Os amantes do rouxinol
K. E. Makóvski, 1873


Já quanto à pintura de gênero, à nossa pintura de gênero, o que os europeus poderiam compreender dela? Só que, entre nós, ela já impera há anos e quase que exclusivamente; se temos algo de que nos orgulhar e para mostrar ao mundo é, sem dúvida, a nossa pintura de gênero. Vejam, por exemplo, o pequeno quadro (de Makóvski) Os amantes do canto do rouxinol.

O aposento de um pequeno-burguês, ou de um soldado reformado, que negocia passarinhos de canto e, provavelmente, também os caça. Podem ser vistas algumas gaiolas, banquinhos, uma mesa com um samovar em cima e, ao redor do samovar, os visitantes sentados: dois comerciantes ou vendeiros, os amantes do canto do rouxinol. O rouxinol se acha numa gaiola pendurada na janela e, certamente, está assobiando e chilreando sonoramente, para o deleite dos visitantes.

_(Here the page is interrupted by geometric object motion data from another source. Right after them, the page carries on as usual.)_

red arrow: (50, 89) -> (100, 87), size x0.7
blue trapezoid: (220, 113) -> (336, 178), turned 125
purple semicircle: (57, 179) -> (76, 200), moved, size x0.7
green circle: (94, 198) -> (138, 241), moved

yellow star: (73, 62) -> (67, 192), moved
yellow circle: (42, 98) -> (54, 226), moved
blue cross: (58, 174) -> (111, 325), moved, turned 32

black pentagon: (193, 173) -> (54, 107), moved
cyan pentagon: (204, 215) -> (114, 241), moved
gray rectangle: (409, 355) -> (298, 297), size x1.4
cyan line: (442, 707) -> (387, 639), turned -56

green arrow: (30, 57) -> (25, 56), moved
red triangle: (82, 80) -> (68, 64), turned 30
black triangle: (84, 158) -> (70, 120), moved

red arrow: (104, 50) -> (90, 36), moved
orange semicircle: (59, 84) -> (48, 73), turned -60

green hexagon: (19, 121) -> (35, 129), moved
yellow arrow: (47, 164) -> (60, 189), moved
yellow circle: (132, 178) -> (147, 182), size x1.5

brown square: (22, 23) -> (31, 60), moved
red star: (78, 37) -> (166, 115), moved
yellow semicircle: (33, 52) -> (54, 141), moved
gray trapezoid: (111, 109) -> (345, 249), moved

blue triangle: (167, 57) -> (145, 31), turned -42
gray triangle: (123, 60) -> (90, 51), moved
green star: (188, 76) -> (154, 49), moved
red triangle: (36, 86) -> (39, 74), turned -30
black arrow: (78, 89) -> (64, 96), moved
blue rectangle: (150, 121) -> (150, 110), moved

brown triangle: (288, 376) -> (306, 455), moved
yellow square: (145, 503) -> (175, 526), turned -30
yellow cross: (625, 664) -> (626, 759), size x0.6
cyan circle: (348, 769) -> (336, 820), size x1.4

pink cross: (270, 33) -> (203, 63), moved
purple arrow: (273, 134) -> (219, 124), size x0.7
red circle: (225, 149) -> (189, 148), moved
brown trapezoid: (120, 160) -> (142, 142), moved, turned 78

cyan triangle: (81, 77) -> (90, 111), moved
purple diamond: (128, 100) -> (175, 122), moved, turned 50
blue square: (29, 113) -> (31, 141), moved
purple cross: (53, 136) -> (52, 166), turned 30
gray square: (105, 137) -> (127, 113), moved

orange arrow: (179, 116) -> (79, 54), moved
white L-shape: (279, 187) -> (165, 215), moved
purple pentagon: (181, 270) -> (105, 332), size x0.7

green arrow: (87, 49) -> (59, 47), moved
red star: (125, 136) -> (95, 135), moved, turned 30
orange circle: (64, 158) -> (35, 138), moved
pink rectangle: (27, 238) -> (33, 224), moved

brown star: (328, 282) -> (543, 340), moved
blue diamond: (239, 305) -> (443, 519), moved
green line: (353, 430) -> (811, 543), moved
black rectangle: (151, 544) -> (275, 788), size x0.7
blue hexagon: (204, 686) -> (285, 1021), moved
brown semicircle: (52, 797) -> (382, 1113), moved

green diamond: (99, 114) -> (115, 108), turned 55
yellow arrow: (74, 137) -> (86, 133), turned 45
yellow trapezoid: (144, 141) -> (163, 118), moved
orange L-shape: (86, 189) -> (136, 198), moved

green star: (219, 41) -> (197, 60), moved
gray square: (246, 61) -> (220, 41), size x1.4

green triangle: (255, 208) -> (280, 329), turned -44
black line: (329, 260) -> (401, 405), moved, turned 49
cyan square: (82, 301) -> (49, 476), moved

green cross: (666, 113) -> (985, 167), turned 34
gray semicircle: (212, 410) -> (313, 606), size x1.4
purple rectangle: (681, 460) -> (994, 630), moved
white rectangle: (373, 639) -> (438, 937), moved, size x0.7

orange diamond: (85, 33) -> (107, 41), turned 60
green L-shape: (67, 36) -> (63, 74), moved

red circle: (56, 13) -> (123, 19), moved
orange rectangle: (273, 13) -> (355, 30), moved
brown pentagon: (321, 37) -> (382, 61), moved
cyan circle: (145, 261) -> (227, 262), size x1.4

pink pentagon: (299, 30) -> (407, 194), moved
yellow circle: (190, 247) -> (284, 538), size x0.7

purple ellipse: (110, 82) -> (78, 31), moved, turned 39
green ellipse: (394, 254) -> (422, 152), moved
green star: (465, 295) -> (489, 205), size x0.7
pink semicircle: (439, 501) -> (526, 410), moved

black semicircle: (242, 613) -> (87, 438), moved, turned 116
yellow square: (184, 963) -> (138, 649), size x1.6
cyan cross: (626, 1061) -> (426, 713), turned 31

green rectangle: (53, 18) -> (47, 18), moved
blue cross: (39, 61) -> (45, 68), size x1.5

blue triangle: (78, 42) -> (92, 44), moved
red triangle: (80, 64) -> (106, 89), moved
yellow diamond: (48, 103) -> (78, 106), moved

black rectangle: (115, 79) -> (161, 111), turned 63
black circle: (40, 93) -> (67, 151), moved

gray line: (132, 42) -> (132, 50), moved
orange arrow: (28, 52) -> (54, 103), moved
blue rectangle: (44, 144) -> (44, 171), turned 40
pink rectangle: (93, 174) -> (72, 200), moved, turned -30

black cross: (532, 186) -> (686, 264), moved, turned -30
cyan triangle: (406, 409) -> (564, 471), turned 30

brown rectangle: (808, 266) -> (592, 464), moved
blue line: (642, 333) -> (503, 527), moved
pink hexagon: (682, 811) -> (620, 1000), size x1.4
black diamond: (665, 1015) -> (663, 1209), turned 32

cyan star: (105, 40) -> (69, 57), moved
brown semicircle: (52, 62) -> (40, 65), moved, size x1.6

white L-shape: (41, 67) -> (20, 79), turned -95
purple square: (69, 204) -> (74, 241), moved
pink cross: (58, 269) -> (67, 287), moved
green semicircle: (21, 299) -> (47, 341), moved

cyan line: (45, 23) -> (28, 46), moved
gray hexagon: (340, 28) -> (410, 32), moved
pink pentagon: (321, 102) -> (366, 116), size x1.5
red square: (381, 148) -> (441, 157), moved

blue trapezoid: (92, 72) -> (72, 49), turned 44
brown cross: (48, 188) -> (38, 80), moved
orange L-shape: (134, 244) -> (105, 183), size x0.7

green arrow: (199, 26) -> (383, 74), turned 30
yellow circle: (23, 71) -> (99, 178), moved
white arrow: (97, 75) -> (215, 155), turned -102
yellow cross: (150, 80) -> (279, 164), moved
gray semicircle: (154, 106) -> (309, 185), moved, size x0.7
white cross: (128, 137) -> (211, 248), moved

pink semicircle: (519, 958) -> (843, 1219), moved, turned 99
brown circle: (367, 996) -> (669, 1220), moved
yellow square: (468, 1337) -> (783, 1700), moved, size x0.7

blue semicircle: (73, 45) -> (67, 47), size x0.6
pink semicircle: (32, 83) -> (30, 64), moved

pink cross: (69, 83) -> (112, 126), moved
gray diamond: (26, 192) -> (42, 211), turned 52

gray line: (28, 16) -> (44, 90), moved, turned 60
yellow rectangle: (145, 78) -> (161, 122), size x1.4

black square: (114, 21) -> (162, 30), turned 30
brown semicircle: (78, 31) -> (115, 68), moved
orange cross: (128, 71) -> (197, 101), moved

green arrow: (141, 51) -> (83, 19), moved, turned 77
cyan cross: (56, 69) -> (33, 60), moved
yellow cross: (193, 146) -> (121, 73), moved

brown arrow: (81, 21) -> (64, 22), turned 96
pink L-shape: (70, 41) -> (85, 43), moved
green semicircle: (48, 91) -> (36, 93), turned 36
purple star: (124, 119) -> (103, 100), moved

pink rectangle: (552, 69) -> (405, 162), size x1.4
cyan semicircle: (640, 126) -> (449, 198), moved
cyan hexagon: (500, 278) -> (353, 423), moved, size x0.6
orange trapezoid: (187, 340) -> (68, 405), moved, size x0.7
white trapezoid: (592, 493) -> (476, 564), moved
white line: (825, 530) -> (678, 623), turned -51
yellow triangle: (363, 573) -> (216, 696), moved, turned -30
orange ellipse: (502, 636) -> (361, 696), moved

Olhamos para o quadro e sorrimos e, depois, ao nos reportarmos a ele, sentimos, sem saber por que, vontade de sorrir com alegria novamente. Podem rir de mim à vontade, mas, nessas pequenas telas, a meu ver, revela-se amor pela humanidade, não pela russa em particular, mas pela humanidade de um modo geral.


Os caçadores no descanso
V. G. Peróv, 1871


Um dos quadros mais notórios da pintura de gênero nacional. A tela é conhecida por todos há tempos: Os caçadores no descanso — o primeiro inventa histórias com entusiasmo e de caso pensado; o segundo o escuta e acredita piamente em tudo; e o terceiro não acredita em nada, encosta-se ali mesmo e cai na risada... Que cena fascinante! Claro, assim tão bem explicado, até os alemães entenderão, mas eles serão incapazes de compreender que se trata de um mentiroso russo que mente à moda russa.


Burlaki no Volga
I. E. Riépin, 1873


Logo que li sobre os burlaki do Sr. Riépin nos jornais, fiquei alarmado. O tema em si é temível: costumamos considerar os burlaki os mais aptos a representar a conhecida ideia de uma dívida impagável das classes superiores para com o povo. Eu estava preparado para encontrá-los uniformizados, com os conhecidos rótulos grudados em suas testas. E o que se deu? Para a minha satisfação, verificou-se que todo o meu medo foi em vão: estes são os verdadeiros burlaki, e nada mais.